Congress passed the HIPAA legislation after shooting down President Clinton's proposed health care plan. Appelbaum noted that the Clinton plan would have created a national databank of every doctor-patient transaction within the United States, even those for which a patient paid out-of-pocket.

"I was always amazed, in all of the debate about the Clinton proposal, how little attention this [databank] provision got — essentially, next to none," Appelbaum said. "There are people in Montana who are scanning the skies for 'black helicopters,' worrying about when the U.N. is going to come in and take over the country, when the real threat to individual liberty and privacy was right in front of their eyes.

"This really is Big Brother. We're talking about pulling everyone's medical record information into one databank or linked series of regional databanks….There will be literally no place to hide."

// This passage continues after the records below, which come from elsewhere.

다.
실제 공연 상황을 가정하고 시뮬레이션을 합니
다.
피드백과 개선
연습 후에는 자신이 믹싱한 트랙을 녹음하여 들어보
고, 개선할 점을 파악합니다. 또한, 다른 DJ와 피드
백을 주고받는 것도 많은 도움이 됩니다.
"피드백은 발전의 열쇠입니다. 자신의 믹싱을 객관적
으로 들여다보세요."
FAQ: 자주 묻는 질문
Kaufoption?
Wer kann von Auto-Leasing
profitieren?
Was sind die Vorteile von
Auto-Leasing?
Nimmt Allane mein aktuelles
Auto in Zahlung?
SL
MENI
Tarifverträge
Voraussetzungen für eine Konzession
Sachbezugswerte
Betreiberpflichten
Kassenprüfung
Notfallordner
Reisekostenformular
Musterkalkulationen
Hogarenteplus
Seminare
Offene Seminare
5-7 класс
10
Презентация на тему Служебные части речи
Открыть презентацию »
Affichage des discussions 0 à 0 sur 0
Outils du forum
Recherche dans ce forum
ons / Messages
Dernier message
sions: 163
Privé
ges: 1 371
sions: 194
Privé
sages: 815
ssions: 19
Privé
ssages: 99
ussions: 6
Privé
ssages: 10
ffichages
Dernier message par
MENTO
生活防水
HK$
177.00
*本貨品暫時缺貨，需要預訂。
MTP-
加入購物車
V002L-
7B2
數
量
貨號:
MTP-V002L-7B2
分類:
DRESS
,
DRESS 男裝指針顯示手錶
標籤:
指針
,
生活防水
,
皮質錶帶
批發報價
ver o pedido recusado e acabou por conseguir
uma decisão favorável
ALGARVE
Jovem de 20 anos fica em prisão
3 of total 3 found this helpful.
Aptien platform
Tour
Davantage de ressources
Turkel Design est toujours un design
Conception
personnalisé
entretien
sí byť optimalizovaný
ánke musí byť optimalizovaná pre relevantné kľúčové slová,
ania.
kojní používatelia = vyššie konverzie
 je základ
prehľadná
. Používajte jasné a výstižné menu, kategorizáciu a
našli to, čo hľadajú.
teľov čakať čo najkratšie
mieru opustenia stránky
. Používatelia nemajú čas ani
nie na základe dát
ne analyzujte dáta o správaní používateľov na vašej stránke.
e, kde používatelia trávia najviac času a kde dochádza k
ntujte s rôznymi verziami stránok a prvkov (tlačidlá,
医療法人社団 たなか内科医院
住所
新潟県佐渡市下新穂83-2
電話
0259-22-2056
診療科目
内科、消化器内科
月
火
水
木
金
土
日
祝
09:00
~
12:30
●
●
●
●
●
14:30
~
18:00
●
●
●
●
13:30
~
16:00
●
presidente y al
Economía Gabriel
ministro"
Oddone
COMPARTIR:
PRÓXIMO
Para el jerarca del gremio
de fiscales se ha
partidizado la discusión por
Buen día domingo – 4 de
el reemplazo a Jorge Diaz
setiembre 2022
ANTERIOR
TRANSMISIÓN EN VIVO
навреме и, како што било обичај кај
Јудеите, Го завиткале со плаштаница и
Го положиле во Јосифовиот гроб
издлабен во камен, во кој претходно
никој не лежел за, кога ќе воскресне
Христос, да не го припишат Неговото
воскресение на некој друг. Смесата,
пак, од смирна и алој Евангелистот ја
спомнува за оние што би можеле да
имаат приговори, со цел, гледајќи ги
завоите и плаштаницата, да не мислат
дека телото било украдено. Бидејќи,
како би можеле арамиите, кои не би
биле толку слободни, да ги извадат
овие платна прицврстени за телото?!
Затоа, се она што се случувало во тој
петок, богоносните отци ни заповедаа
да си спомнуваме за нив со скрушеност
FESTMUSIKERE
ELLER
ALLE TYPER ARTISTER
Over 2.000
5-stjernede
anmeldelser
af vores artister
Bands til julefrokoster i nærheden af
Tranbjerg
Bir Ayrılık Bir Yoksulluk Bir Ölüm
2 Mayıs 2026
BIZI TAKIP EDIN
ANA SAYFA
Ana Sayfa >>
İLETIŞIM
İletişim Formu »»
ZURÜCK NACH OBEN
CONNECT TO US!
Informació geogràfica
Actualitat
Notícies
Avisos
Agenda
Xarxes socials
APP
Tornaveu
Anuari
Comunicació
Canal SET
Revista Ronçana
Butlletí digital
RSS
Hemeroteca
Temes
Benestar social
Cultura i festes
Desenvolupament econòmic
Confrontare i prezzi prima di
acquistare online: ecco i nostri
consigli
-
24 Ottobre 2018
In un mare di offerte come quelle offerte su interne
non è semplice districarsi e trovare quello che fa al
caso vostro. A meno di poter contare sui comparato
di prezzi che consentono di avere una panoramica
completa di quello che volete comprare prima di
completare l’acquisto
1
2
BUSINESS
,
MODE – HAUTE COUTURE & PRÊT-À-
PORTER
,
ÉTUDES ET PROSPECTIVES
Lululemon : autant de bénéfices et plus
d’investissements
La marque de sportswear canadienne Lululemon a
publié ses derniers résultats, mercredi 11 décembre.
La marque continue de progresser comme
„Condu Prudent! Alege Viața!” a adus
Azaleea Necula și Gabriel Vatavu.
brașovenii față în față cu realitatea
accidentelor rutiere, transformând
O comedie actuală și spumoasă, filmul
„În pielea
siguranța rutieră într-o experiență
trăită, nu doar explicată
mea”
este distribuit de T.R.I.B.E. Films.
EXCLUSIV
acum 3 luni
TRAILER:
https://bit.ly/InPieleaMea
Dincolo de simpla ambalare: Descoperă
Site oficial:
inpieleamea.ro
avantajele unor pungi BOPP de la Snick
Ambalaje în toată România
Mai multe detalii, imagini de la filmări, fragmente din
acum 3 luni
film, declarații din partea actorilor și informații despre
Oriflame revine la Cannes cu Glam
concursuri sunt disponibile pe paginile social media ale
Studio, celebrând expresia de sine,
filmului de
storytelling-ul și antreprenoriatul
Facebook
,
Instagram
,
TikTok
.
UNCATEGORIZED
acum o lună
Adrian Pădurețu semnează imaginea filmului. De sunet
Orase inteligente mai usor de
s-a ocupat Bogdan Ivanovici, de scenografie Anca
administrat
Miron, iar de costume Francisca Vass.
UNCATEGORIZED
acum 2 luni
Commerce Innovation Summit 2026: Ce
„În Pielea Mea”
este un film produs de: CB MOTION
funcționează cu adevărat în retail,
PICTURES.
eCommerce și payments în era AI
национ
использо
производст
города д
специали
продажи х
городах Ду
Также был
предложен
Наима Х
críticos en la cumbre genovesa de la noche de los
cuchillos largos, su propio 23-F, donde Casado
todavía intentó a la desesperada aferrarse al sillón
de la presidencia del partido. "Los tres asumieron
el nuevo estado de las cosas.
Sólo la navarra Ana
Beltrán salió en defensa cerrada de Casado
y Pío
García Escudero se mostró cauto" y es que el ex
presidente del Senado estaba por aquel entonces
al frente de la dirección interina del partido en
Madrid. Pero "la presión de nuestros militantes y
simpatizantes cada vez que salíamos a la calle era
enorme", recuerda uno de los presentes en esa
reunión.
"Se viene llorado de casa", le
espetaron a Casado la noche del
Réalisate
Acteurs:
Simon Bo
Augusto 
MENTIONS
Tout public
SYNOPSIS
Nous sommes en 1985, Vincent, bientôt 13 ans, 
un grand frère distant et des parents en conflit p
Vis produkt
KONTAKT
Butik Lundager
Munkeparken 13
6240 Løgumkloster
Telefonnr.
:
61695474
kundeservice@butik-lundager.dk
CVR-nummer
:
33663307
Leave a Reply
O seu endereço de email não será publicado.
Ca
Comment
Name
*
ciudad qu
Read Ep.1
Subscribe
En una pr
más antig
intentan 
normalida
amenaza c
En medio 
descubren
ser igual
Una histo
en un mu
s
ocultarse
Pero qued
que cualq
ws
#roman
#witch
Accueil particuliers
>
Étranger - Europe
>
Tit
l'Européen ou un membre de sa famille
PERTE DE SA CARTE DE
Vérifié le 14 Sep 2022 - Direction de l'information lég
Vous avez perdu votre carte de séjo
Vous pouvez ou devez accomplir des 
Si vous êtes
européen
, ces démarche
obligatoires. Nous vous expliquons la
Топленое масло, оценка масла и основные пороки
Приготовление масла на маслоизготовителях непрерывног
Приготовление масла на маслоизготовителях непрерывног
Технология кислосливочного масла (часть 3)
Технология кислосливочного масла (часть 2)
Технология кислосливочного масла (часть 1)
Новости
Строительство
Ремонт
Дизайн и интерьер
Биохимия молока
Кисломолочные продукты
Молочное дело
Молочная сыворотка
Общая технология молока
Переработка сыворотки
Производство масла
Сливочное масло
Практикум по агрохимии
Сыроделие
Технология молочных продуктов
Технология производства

Although the Clinton plan was defeated, Appelbaum doesn't foresee an end to calls for huge medical databanks. The potential profits and cost savings for hospitals, insurers, managed care organizations, and especially for computer hardware and software producers, are too great for the idea to go away, he said.

Everyone in the information industry remembers how Ross Perot became a billionaire, Appelbaum pointed out: by winning the contract to provide data management services for the fledgling Medicare program. Perot's company profited by a fraction of a penny for each Medicare transaction. These numbered in the hundreds of thousands annually in the early 1960s but later soared into the billions.

For all his misgivings about medical databanks, Appelbaum allowed that computerization of medical records is inevitable and largely beneficial to patients, doctors and health insurers alike.

With a few keystrokes, an emergency room doctor can learn a patient's whole medical history, including allergies and other hidden conditions. A basement-full of paper records can fit on a single computer disk. Computerization also allows the medical community to track epidemics and outbreaks of formerly rare diseases.

But without proper security, Appelbaum said, there's a downside, as evidenced by the anecdotes cited at the beginning of this story. Appelbaum also recalled the public furor that resulted, three years ago, when the Boston Globe revealed that records of patients enrolled in the Harvard Community Health Plan HMO, including psychiatric records, could be accessed by virtually anyone at any of the HMO's sites. In response, the health plan went back to keeping pencil-and-paper records of psychiatric care while maintaining computerized records for all other care. "It's been three years, and they still haven't come up with a better plan," Appelbaum said.

Confidentiality concerns go beyond psychiatric records, he argued. "Potentially embarrassing or compromising information can also be found in many other parts of the patient's chart," Appelbaum said. "For example: histories of substance abuse, HIV status, whether or not a woman has had an abortion, whether you've had an illness such as cancer which, even if successfully treated, might have some impact on your desirability as an employee or your chances of being promoted."

How to protect medical confidentiality?

Patients themselves must always be told if their medical records are being stored on a computer, so they can choose to withhold information or seek care elsewhere, Appelbaum maintained.

It's already technically possible, he said, to better protect sensitive data. He praised the University of Michigan's new medical records system, which stores information about psychiatric care behind a computerized "firewall" that can be breached only by authorized members of the psychiatry department. Other, more general information is available to patients' physicians.

"Audit chains" noting each time a patient's records are accessed, and by whom, enable patients to monitor how their records are being used, Appelbaum said.

"Above all," he concluded, "I think we need to be vigilant about these developments. We as physicians, and all of us as patients."